Lo que conocemos como virtudes no son más que “hábitos operativos buenos”. La persona que de forma constante es generosa en pequeños detalles, es probable que lo sea también cuando le toque serlo a lo grande; y quien continuamente llega impuntual a las citas, muy seguramente lo sea cuando deba llegar a tiempo a un compromiso de particular importancia. Lo que llamamos vicio, en sentido, se opone a la virtud, por ser una acción negativa que se comete una y otra vez.
Detrás de cada una de nuestras acciones hay, en el fondo, un deseo de obtener felicidad. O sea, nuestra libertad no se entiende sin nuestra capacidad de ser felices. Por eso, cuando acertamos estamos siendo responsables y estamos encaminándonos hacia la felicidad, y cuando nos equivocamos incurrimos en irresponsabilidades y nos vamos haciendo, a veces sin darnos cuenta, en personas más infelices.
La gran pregunta ahora es, sin duda, descifrar en qué consiste ser feliz. O sea, ¿cómo somos verdaderamente felices? Quizá no haya una única respuesta, sino tantas como individuos. Pero sí es significativo el hecho de que personas que han estado al borde de
la muerte, y apenas tenían unos segundos para completar sus acciones, optaron por llamar a sus seres queridos, expresarles de alguna forma el amor que les profesan. Los momentos más valiosos queremos dedicarlos al amor, porque el amor es lo que mueve
nuestras vidas.
Me encanta la figura de San Agustín, porque toda su vida constituye un ejemplo claro, gráfico y vivencial del camino que implica la felicidad. Él fue un buscador incansable de ésta, como prueba, entre otros, el lúcido texto “De la vida feliz”, dedicado a su amigo Teodoro hace mil quinientos años. En él anota ideas muy suculentas en forma de diálogos, como ésta breve y directa: “Luego es feliz el que posee a Dios”.
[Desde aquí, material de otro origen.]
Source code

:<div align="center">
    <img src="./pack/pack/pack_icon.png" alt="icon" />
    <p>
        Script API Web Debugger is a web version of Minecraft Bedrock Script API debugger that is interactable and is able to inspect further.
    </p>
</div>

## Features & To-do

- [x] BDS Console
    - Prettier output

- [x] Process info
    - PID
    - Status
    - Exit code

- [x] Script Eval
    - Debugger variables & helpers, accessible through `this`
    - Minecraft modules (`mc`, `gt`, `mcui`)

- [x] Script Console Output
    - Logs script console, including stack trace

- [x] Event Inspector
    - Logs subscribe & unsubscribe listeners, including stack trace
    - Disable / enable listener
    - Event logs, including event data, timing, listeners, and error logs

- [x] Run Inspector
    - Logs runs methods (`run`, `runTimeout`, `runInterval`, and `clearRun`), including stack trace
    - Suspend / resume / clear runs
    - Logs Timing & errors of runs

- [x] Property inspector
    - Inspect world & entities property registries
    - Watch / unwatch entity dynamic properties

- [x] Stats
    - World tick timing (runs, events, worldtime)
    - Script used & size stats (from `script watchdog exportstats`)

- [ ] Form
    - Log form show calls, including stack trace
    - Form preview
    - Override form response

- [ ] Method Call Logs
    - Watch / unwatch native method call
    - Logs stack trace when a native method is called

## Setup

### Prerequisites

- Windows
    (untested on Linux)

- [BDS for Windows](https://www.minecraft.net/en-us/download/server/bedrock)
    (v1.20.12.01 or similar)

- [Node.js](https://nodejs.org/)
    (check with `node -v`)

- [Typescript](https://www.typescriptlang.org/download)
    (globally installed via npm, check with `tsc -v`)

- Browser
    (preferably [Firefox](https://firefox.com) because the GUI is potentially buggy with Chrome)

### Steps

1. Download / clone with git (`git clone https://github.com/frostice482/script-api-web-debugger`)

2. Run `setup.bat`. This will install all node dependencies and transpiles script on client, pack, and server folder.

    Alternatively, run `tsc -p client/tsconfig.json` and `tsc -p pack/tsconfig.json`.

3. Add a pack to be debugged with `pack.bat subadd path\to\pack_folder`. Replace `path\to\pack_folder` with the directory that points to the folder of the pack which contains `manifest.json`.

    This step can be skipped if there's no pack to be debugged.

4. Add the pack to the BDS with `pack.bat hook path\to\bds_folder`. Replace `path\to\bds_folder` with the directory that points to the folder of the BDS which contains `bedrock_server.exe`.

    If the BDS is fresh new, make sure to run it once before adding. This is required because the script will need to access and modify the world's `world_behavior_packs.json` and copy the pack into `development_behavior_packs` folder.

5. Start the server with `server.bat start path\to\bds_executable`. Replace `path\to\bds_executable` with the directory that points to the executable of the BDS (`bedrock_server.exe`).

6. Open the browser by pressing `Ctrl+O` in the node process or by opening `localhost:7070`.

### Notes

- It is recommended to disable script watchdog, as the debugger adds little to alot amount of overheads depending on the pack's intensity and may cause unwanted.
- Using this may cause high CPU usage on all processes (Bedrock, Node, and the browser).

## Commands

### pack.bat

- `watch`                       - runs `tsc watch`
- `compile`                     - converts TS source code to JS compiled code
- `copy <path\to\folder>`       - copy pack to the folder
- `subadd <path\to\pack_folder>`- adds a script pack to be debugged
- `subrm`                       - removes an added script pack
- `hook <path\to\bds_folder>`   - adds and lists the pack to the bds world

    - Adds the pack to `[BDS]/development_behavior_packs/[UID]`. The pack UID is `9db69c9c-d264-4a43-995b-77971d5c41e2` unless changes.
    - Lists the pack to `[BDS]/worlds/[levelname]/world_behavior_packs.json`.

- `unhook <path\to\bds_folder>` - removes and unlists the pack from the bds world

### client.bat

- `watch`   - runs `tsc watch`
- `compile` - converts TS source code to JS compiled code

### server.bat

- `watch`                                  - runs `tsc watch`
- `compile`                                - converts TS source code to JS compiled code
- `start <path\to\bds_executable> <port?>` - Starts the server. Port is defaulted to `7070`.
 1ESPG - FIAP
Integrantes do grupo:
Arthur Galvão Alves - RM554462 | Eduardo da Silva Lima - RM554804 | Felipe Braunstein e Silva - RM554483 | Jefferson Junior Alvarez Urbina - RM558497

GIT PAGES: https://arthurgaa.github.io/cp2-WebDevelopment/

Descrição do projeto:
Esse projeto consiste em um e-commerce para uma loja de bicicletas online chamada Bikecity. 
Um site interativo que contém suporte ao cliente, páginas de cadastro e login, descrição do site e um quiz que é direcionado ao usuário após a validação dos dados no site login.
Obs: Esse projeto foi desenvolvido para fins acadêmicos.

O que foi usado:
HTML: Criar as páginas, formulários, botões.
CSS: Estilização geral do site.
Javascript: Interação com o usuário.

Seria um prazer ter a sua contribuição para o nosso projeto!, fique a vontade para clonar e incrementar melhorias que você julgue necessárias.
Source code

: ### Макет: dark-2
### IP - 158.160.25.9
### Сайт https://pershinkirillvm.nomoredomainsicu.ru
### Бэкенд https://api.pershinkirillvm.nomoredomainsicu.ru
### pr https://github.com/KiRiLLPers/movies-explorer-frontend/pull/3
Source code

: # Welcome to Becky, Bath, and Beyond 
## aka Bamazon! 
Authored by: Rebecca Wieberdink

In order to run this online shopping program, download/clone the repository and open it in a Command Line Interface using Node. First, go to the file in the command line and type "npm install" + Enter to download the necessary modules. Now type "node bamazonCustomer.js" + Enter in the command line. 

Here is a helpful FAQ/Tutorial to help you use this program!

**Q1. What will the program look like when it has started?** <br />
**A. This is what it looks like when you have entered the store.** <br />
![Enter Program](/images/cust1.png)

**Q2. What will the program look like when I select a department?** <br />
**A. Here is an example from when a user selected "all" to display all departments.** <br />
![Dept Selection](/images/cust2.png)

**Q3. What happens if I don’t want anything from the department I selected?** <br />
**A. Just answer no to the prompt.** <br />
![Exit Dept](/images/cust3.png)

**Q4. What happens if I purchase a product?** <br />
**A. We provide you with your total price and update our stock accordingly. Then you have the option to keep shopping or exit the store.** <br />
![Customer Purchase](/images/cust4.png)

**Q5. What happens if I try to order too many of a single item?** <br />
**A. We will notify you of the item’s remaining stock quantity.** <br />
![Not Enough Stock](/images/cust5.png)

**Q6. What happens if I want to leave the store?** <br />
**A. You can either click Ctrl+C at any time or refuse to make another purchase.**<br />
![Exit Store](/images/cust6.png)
A la auténtica alegría se llega recorriendo el camino de la virtud. Y ese camino puede estar plagado de errores, de caídas y recaídas. El primer escalón de la felicidad consiste en vivir contento y satisfecho con lo que de facto poseemos. El segundo, en preocuparnos por obtener bienes permanentes, no efímeros… y ahí es cuando llegamos a Dios, porque Él es lo más trascendente y libre de accidentes y vaivenes que existe. De ahí que San Agustín lo resuma así: “la felicidad verdadera y segura en sumo grado la alcanzan, ante todo, los hombres de bien que honran a Dios, el único que la puede conceder”.
Preocupados como estamos de encontrar la felicidad, vale la pena pausar la cabeza y el corazón y volver a lo importante, lo permanente, que no es otro que Dios, y al camino que estamos llamados a recorrer para llegar a Él, que nos otro que la virtud.